Ministry eyes close watch on prices during Tet holiday
The Ministry of Finance has asked its Price Management Department to keep a close watch on market supply and demand as well as price developments, especially of essential goods, during the Tet (Lunar New Year) holidays.
According to the department, in January, also the month the Tet holidays fall this year, the prices of several goods might be on an uptrend.
Pork prices are anticipated to increase in the first months of 2020 due to a shortage of supply as an impact of African swine fever last year while repopulation had not been effective.
The department’s Director Nguyen Anh Tuan said price management would be enhanced from the beginning of this year to achieve the Government’s target of keeping inflation at below 4 per cent for the year.
There would be no increases in prices of goods and services under the management of the Government in the first quarter, the department said, adding that prices of essential goods and services, such as pork, recreation services fees and transportation fees would be tightly controlled.
Prices were forecast not to see significant increases during Tet because a large supply of goods was already prepared, according to the department.
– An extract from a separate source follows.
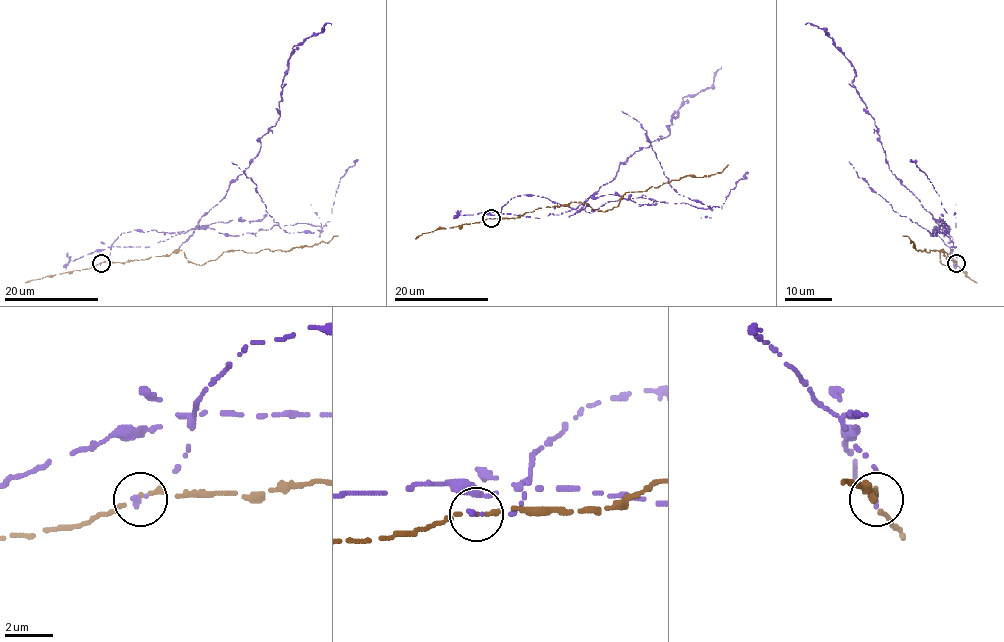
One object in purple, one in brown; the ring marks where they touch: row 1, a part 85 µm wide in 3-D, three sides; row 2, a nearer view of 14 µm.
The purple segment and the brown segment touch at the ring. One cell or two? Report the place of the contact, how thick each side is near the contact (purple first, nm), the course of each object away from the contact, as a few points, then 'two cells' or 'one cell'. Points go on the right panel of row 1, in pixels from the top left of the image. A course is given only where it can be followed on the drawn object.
at (956, 263); 200 nm thick on the purple side, 150 nm on the other; purple runs (957, 263), (932, 230), (946, 232), (934, 226), (932, 233), (946, 225), (932, 232), (892, 210), (849, 162); brown runs (957, 263), (945, 257), (940, 250), (942, 264), (950, 260), (945, 251), (918, 251), (908, 236), (903, 236); two cells

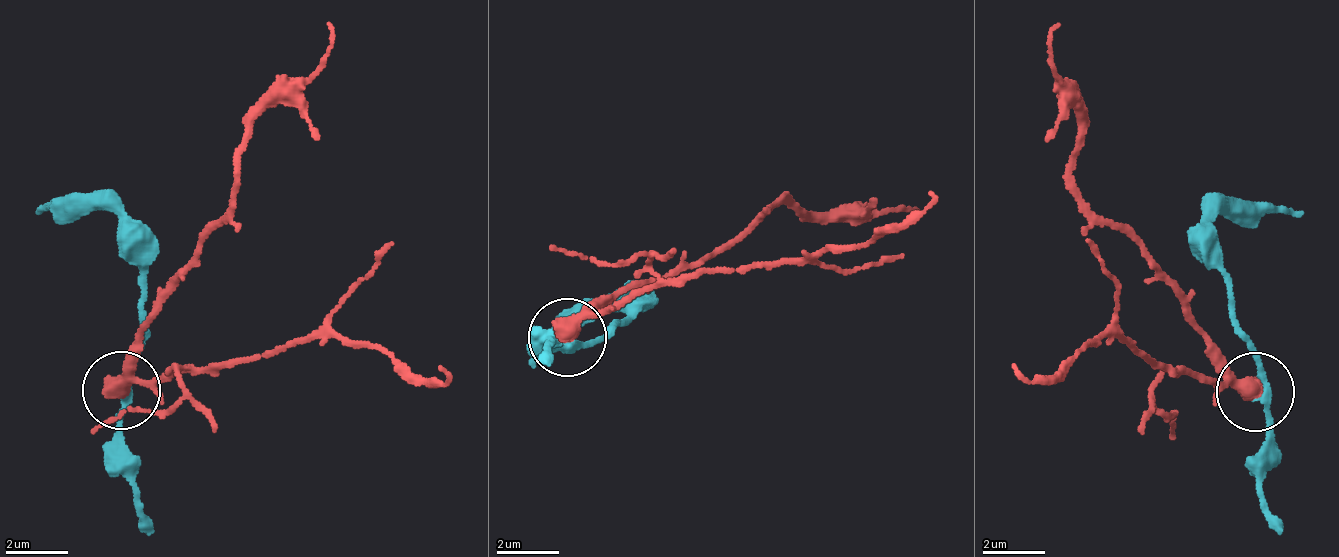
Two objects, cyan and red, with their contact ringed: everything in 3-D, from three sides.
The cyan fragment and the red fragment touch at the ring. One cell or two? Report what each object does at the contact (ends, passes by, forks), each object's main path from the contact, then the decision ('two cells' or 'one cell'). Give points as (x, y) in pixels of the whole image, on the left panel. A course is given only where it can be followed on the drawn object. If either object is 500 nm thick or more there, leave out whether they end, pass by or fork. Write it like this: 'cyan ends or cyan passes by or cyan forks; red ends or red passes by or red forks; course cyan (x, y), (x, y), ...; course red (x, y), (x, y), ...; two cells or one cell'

Prices of essential goods were predicted to rise by 7-10 per cent, though pork might rise 10-15 per cent.
“There will be no shortage of essential goods and prices will not increase too much,” Tuan said.
Purchasing power for Tet holidays was predicted to increase by about 10-12 per cent over the same period as last year and 15-20 per cent compared to other months, according to the ministry’s Domestic Department.
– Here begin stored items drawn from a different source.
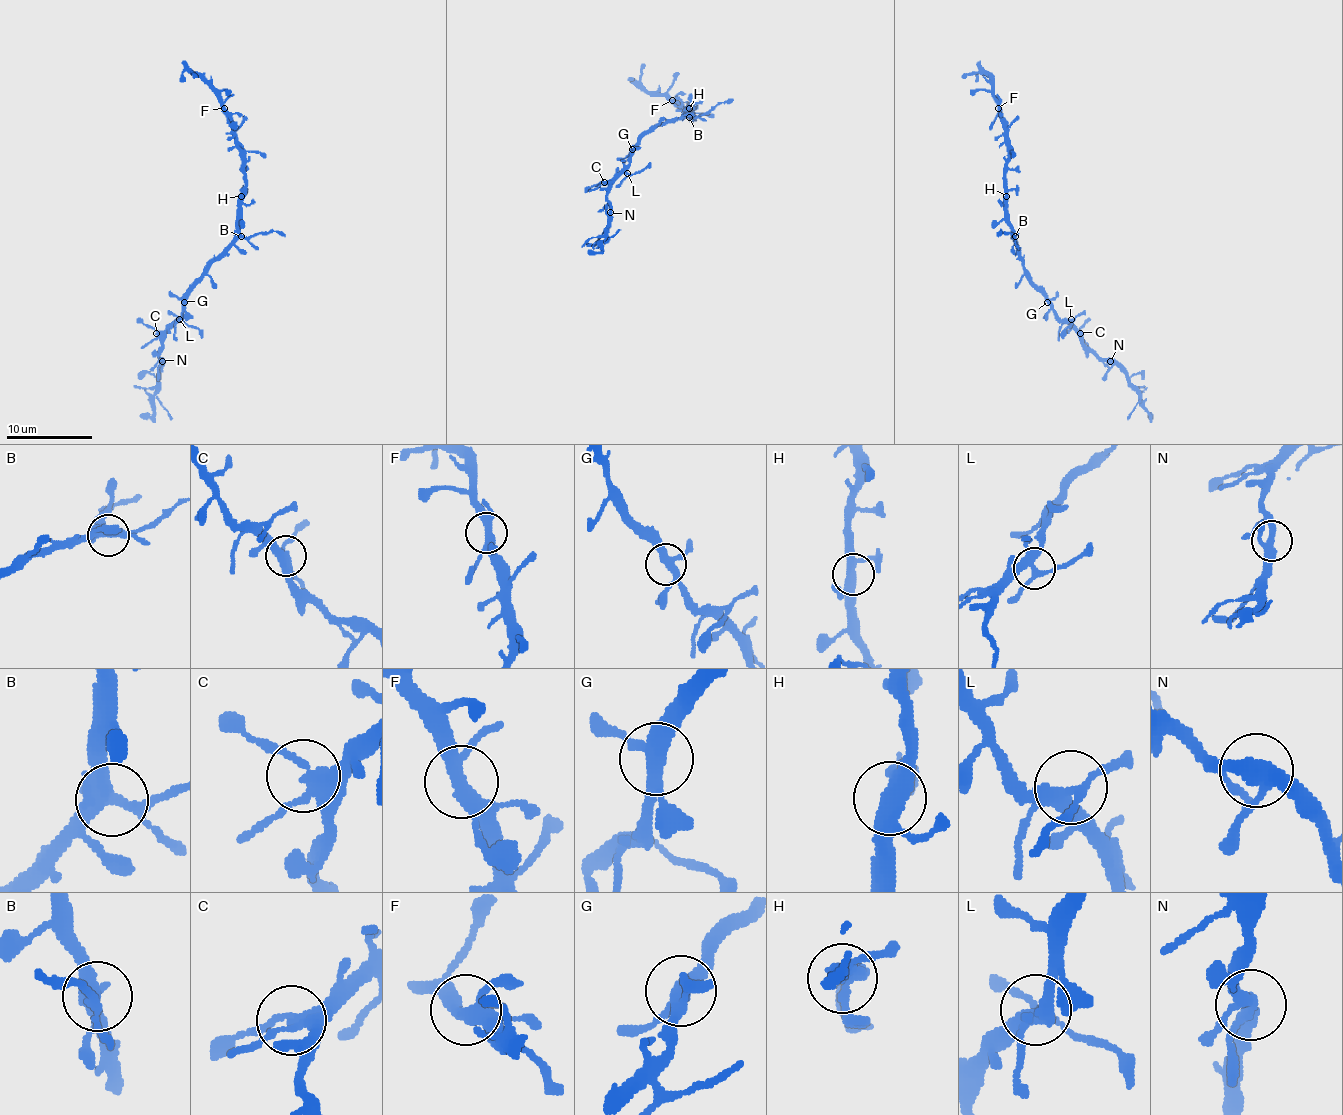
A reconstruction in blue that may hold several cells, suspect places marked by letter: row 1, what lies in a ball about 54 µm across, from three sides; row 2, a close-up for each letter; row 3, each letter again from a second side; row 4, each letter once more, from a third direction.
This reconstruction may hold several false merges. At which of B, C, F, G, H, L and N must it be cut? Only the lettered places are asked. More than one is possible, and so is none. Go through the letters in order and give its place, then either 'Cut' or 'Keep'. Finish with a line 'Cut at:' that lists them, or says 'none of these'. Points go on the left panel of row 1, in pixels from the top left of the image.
B: Place: (241, 236). Cut
C: Place: (156, 333). Keep
F: Place: (224, 108). Keep
G: Place: (184, 302). Keep
H: Place: (241, 196). Keep
L: Place: (179, 319). Cut
N: Place: (162, 361). Keep
Cut at: B, L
Peak days for shopping would be this week and there would be high demand for high-quality food.
To date, 57 out of 63 provinces and cities have reported about their preparations of goods for Tet and 28 of them implemented price stabilisation programmes.
Their report showed that the volume of goods firms prepared for Tet was 20-25 per cent higher than other months and goods for price stabilisation programmes 10 per cent higher than last year.